Purtroppo però, il problema non si è risolto, ma soltanto spostato verso paesi meno controllati e tutelati in materia di sicurezza come Pakistan, Bangladesh, Cina, Messico, Marocco ed Egitto, nei quali gli operai non vengono in nessuna protetti nè tutelati in ambito sanitario e di sicurezza sul lavoro: non vengono dotati di alcuna protezione durante i processi lavorativi e quando si ammalano, ed è inevitabile, attendono solo di morire. Se la sabbiatura fosse effettuata con le giuste protezioni o con metodi alternativi (schiarimento chimico, con la carta abrasiva o con il laser) non si farebbero ammalare gli operai, ma maggiori investimento in  termini di sicurezza vorrebbe dire per le aziende maggiori spese e minori incassi. Le griffes stesse spostano la produzione all’estero per risparmiare sulla manodopera. Perchè la vita di un operaio vale meno di quella dell’acquirente del jeans sabbiato?

Grazie ad alcune campagne di mobilitazione come Clean Clothes Campaign (Campagna Abiti Puliti) la situazione sta cominciando a cambiare: Dall’inizio della campagna nel 2010 produttori come Armani, Benetton, Bestseller, Burberry, C&A, Carrera Jeans, Charles Vögele, Esprit, Gucci, H&M, Levi-Strauss & Co., Mango, Metro , New Look, Pepe Jeans, Replay e Versace hanno via via annunciato la messa al bando del sandblasting dai loro stabilimenti. Ovviamente ci auguriamo che al comunicato stampa segua anche una concreta e dimostrabile azione come dichiarato.

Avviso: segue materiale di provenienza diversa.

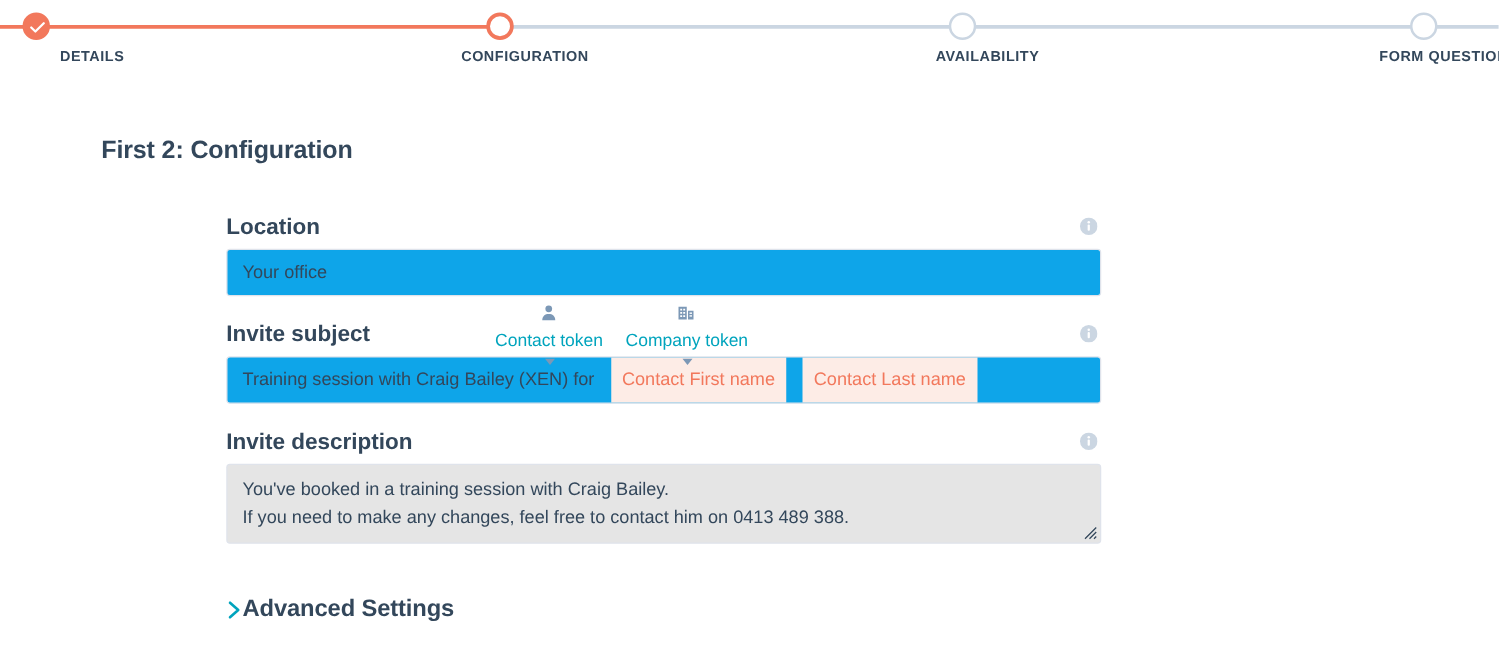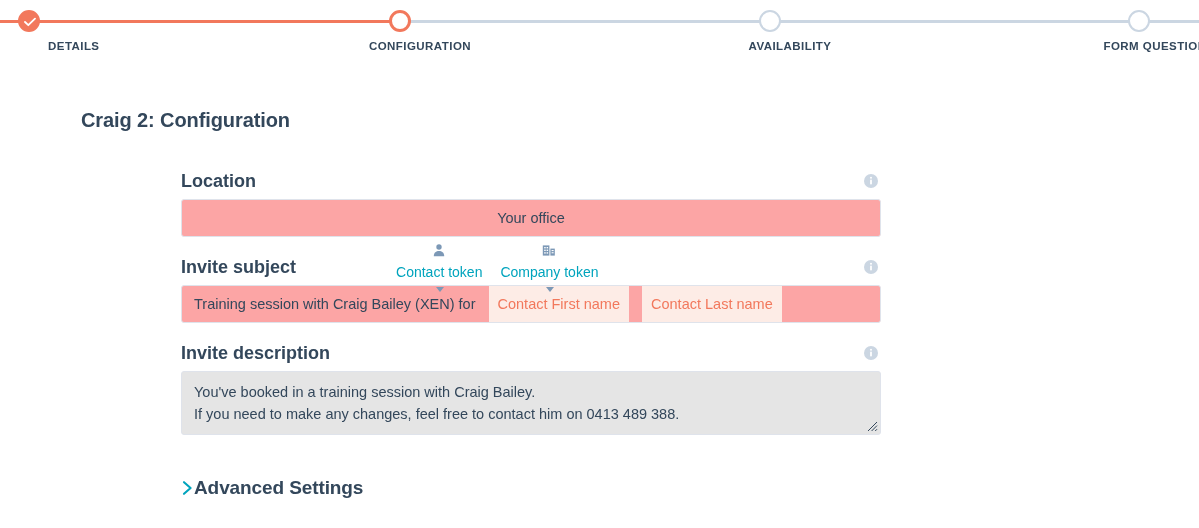--- a/index.html
+++ b/index.html
@@ -273,7 +273,7 @@
   </div>
 </div>
 
-<div class="page-title">Craig 2: Configuration</div>
+<div class="page-title">First 2: Configuration</div>
 
 <div class="form">
 

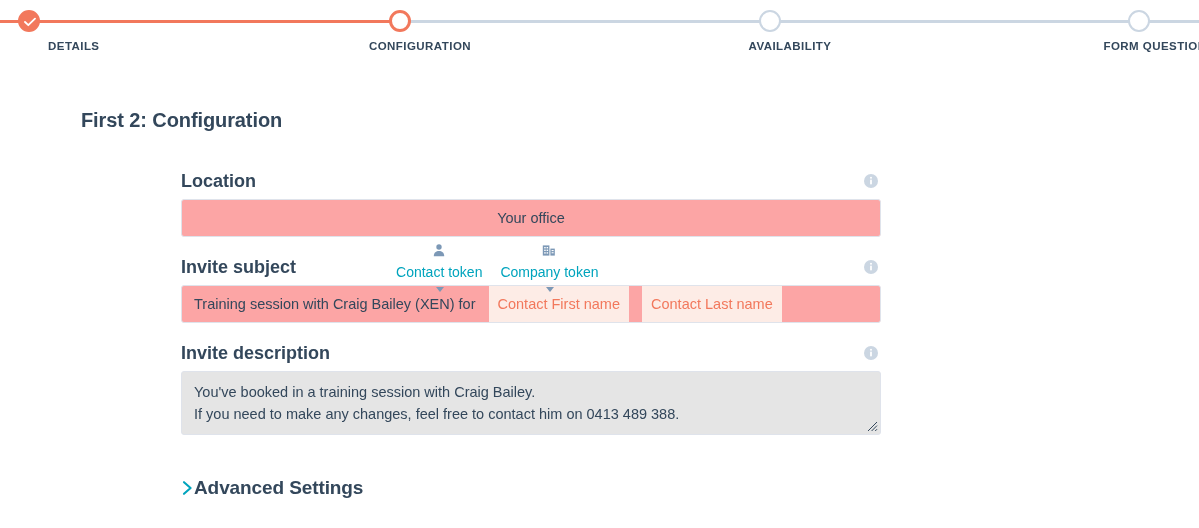--- a/index.html
+++ b/index.html
@@ -162,7 +162,7 @@
   .input-box {
     box-sizing: border-box;
     width: 700px;
-    background: #fca5a5;
+    background: #0ea5e9;
     border: 1px solid #dfe3eb;
     border-radius: 3px;
     font-size: 14.5px;
@@ -172,7 +172,6 @@
     line-height: 36px;
     white-space: nowrap;
     overflow: hidden;
-    text-align: center;
   }
   .input-box.subject {
     display: flex;

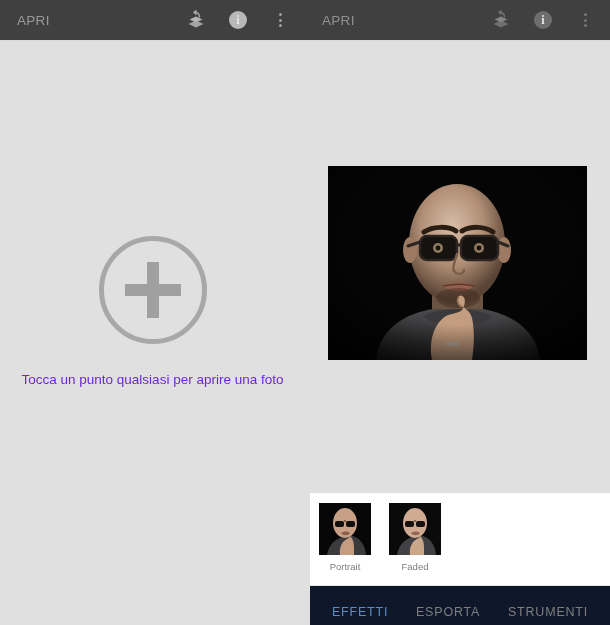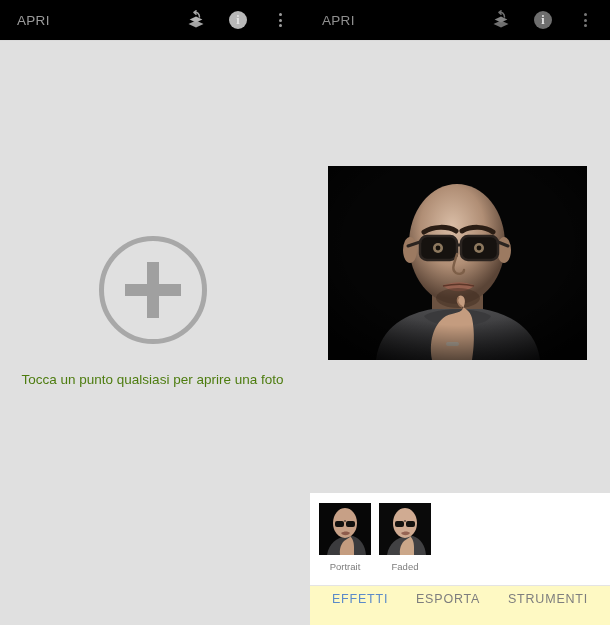--- a/index.html
+++ b/index.html
@@ -34,7 +34,7 @@
   .appbar {
     position: relative;
     height: 41px;
-    background: #000000;
+    background: #404040;
     border-bottom: 1px solid #dadada;
     display: flex;
     align-items: center;

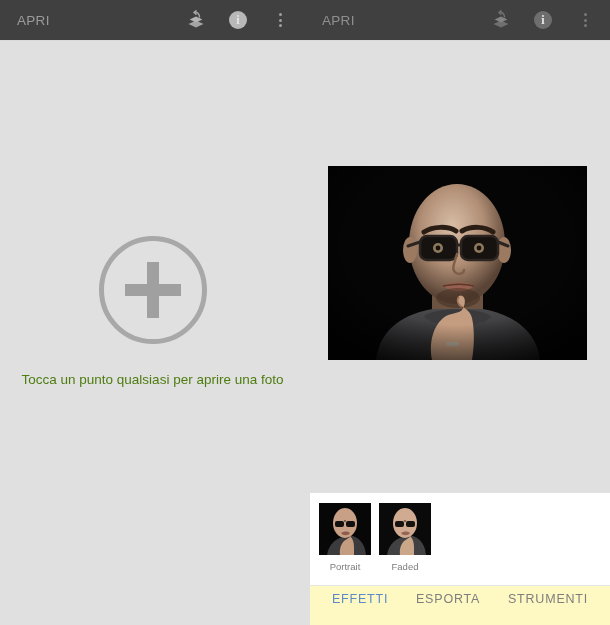--- a/index.html
+++ b/index.html
@@ -125,7 +125,7 @@
   .empty-hint {
     margin-top: 28px;
     font-size: 13.5px;
-    color: #4d7c0f;
+    color: #6d28d9;
     text-align: center;
   }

Per ora l’attenzione si posa sul brand italiano Dolce&Gabbana che, a detta del portavoce italiano di abitipuliti.org  Deborah Lucchetti, ha rifiutato tramite lettera dicendo di non essere interessato a cambiare metodi di produzione, censurando anche censurato i commenti degli attivisti sul loro profilo facebook.

La questione è stata recentemente trattata anche dal programma televisivo Le Iene, con un interessante e toccante servizio in prima linea che vi consiglio di vedere. Ecco il link delvideo: VIDEO DE LE IENE SULLA SABBIATURA

Infine vorrei sottolineare anche che gli operai vengono sfruttati e sottopagati: un operaio può sabbiare in media 1200 jeans al giorno in cambio di uno stipendio mensile inferiore al ricavo della vendita di un singolo paio di jeans da parte del brand.